PROBLEM DESCRIPTION: Determine which lines of the records include the word "Como", and copy them.

Dataset entries:
= Beginning of Section =
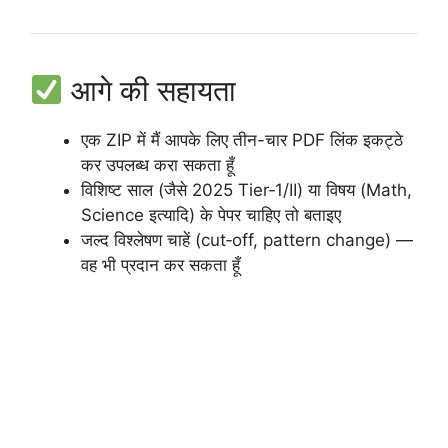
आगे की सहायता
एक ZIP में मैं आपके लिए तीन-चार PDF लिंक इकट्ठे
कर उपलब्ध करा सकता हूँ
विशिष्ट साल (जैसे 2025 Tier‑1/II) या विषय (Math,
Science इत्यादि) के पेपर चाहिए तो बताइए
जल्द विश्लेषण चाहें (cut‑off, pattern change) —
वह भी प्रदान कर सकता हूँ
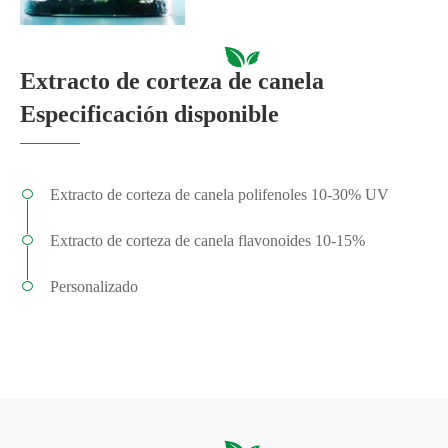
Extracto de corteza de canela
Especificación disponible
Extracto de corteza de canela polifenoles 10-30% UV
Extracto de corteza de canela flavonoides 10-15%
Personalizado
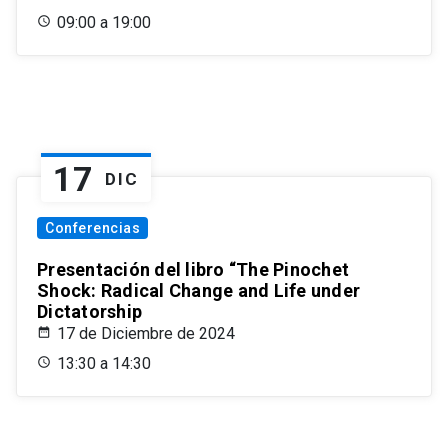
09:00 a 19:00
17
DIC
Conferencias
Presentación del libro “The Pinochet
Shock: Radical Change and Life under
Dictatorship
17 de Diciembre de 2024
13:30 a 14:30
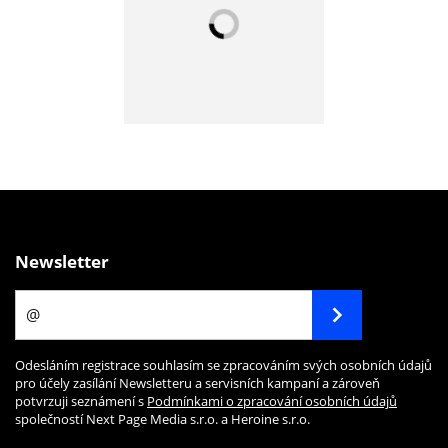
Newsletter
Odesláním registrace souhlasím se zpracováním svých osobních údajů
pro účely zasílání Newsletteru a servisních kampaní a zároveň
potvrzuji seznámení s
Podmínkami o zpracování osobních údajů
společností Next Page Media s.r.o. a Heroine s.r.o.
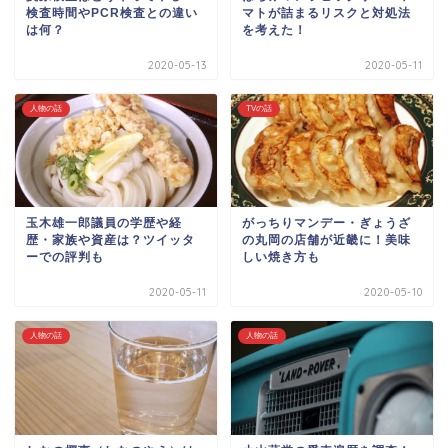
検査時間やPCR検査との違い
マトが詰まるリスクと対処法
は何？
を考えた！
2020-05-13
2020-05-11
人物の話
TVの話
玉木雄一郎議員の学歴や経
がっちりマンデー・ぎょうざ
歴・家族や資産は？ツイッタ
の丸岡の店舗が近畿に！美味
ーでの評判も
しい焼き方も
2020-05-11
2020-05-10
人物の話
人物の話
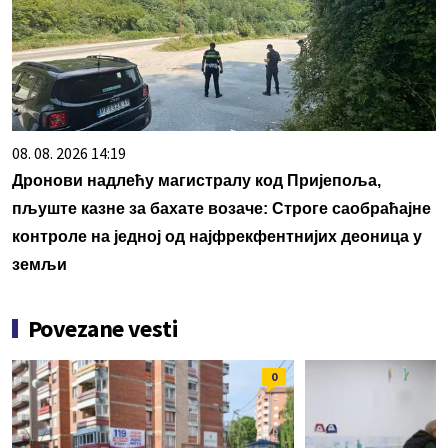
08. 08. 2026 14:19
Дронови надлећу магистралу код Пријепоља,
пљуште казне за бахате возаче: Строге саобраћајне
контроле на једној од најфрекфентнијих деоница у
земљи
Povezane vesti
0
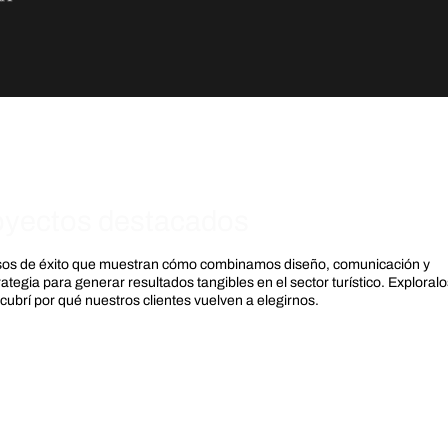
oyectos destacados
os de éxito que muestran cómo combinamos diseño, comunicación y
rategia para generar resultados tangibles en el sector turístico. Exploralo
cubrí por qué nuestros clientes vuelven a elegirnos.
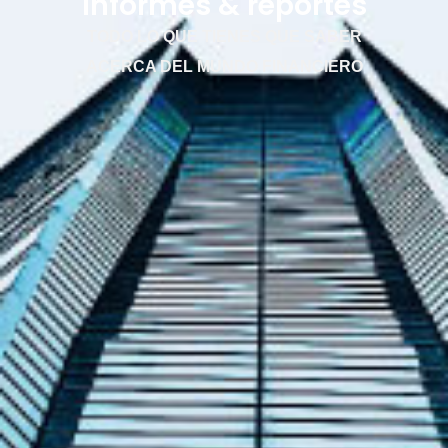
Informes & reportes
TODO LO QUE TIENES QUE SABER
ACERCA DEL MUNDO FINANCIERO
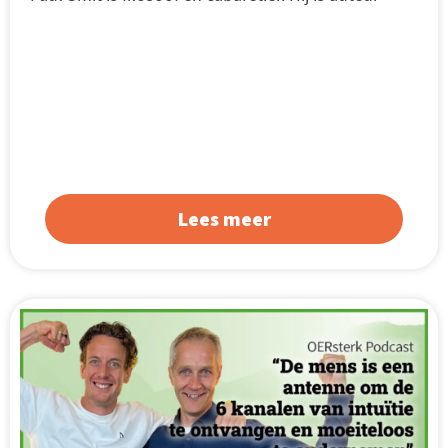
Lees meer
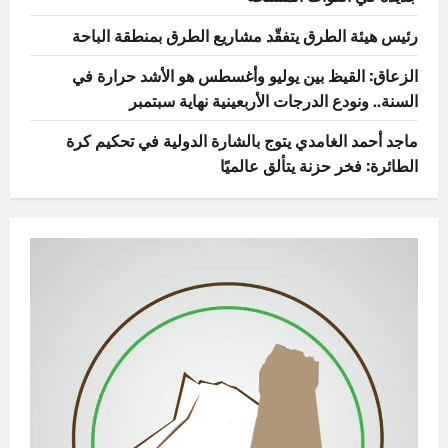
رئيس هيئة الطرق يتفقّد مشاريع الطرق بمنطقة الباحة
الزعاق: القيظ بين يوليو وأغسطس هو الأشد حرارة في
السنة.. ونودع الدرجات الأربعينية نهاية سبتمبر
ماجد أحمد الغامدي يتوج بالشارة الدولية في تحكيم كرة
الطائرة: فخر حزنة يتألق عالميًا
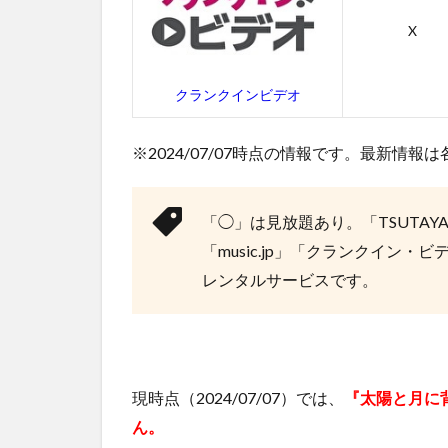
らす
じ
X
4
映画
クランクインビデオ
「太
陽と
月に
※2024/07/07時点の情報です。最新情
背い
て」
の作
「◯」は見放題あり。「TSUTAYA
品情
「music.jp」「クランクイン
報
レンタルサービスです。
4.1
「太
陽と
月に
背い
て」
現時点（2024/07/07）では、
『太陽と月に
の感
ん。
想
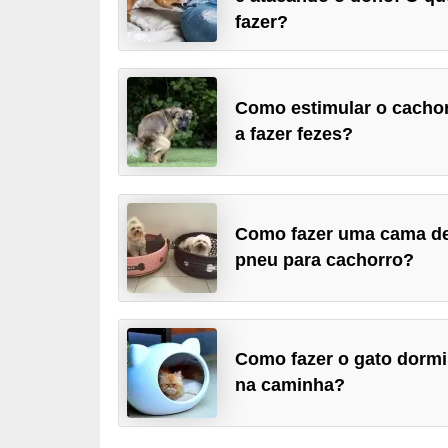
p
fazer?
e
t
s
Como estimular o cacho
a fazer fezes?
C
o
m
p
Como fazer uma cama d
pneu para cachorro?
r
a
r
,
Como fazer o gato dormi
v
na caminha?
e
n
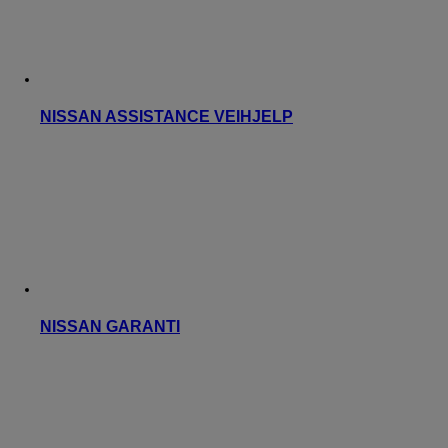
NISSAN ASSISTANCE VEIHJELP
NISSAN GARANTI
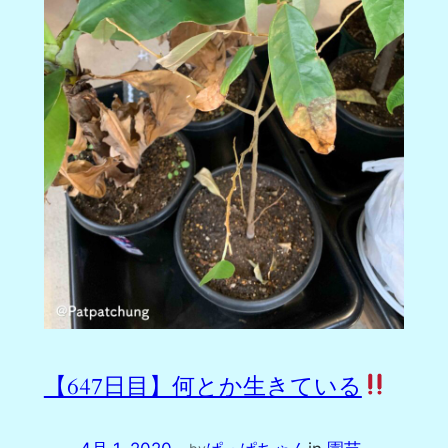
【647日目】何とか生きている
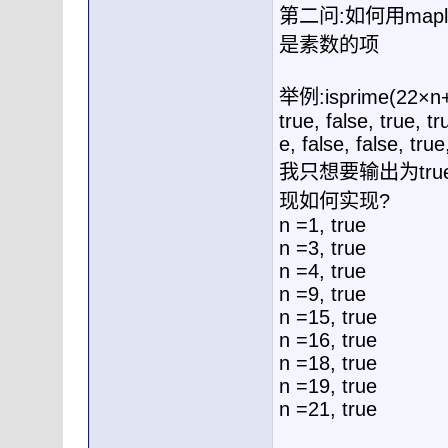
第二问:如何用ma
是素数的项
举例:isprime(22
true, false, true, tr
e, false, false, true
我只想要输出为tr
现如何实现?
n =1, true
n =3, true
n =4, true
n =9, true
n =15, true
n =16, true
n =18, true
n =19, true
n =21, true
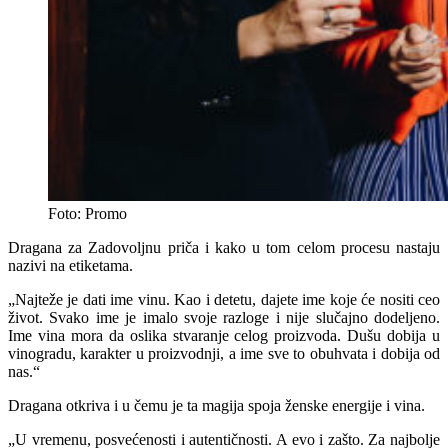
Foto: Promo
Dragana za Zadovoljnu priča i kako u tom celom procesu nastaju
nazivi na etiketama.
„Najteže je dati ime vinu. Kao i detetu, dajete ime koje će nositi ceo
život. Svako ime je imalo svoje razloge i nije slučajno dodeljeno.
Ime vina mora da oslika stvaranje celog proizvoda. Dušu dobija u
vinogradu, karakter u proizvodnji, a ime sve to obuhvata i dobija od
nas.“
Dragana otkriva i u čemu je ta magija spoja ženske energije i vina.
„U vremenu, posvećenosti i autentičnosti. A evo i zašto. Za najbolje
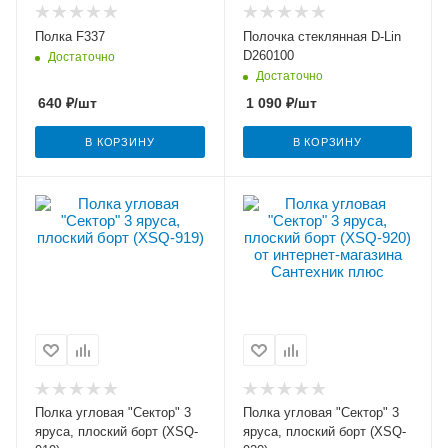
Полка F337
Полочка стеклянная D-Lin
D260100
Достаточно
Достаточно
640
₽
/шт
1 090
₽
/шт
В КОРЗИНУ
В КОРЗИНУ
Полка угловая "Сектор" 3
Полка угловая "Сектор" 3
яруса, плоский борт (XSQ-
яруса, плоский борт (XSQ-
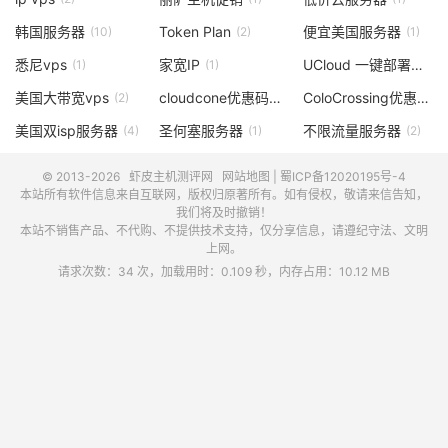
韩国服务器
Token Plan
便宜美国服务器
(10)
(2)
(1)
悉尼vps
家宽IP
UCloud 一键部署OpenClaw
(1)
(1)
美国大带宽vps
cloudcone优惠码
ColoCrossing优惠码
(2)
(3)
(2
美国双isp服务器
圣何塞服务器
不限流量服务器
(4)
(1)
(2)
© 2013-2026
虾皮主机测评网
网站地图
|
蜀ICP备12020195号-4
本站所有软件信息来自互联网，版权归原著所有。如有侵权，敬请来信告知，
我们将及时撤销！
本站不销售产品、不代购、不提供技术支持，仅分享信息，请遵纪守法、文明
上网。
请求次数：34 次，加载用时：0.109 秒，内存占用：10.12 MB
= End of Section =
RESPONSE TO THE TASK:
Como estimular o cacho
Como fazer uma cama d
Como fazer o gato dormi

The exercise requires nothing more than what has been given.